Identification of Breast Cancer Subtype Specific MicroRNAs Using Survival Analysis to Find Their Role in Transcriptomic Regulation

Michał Denkiewicz; Indrajit Saha; Somnath Rakshit; Jnanendra Prasad Sarkar; Dariusz Plewczynski

doi:10.3389/fgene.2019.01047

Identification of Breast Cancer Subtype Specific MicroRNAs Using Survival Analysis to Find Their Role in Transcriptomic Regulation

Front Genet. 2019 Oct 31:10:1047. doi: 10.3389/fgene.2019.01047. eCollection 2019.

Authors

Michał Denkiewicz^{1

2

3}, Indrajit Saha⁴, Somnath Rakshit^{1

4}, Jnanendra Prasad Sarkar^{5

6}, Dariusz Plewczynski^{1

3}

Affiliations

¹ Laboratory of Functional and Structural Genomics, Center of New Technologies, University of Warsaw, Warsaw, Poland.
² College of Inter-Faculty Individual Studies in Mathematics and Natural Sciences, University of Warsaw, Warsaw, Poland.
³ Faculty of Mathematics and Information Science, Warsaw University of Technology Warsaw, Poland.
⁴ Department of Computer Science and Engineering, National Institute of Technical Teachers' Training and Research, Kolkata, India.
⁵ Cognitive and Analytics, Larsen & Toubro Infotech Ltd., Pune, India.
⁶ Department of Computer Science & Engineering, Jadavpur University, Kolkata, India.

Abstract

The microRNA (miRNA) biomolecules have a significant role in the development of breast cancer, and their expression profiles are different in each subtype of breast cancer.
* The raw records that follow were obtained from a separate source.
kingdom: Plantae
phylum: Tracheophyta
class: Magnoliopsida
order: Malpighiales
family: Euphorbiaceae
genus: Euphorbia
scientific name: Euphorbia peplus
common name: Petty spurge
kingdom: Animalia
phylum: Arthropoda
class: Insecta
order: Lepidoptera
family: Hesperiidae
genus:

Thus, our goal is to use the Next Generation Sequencing provided high-throughput miRNA expression and clinical data in an integrated fashion to perform survival analysis in order to identify breast cancer subtype specific miRNAs, and analyze associated genes and transcription factors. We select top 100 miRNAs for each of the four subtypes, based on the value of hazard ratio and p-value, thereafter, identify 44 miRNAs that are related to all four subtypes, which we call as four-star miRNAs. Moreover, 12, 14, 9, and 15 subtype specific, viz. one-star miRNAs, are also identified. The resulting miRNAs are validated by using machine learning methods to differentiate tumor cases from controls (for four-star miRNAs), and subtypes (for one-star miRNAs). The four-star miRNAs provide 95% average accuracy, while in case of one-star miRNAs 81% accuracy is achieved for HER2-Enriched. Differences in expression of miRNAs between cancer stages is also analyzed, and a subset of eight miRNAs is found, for which expression is increased in stage II relative to stage I, including hsa-miR-10b-5p, which contributes to breast cancer metastasis. Subsequently we prepare regulatory networks in order to identify the interactions among miRNAs, their targeted genes and transcription factors (TFs), that are targeting those miRNAs. In this way, key regulatory circuits are identified, where genes such as TP53, ESR1, BRCA1, MYC, and others, that are known to be important genetic factors for the cause of breast cancer, produce transcription factors that target the same genes as well as interact with the selected miRNAs. To provide further biological validation the Protein-Protein Interaction (PPI) networks are prepared and Kyoto Encyclopedia of Genes and Genomes pathway and gene ontology (GO) enrichment analysis are performed. Among the enriched pathways many are breast cancer-related, such as PI3K-Akt or p53 signaling pathways, and contain proteins such as TP53, also present in the regulatory networks. Moreover, we find that the genes are enriched in GO terms associated with breast cancer. Our results provide detailed analysis of selected miRNAs and their regulatory networks.

Keywords: Kaplan-Meier estimator; Nelson-Aalen estimator; breast cancer; miRNA-seq; protein-protein interaction; regulatory circuit; survival analysis.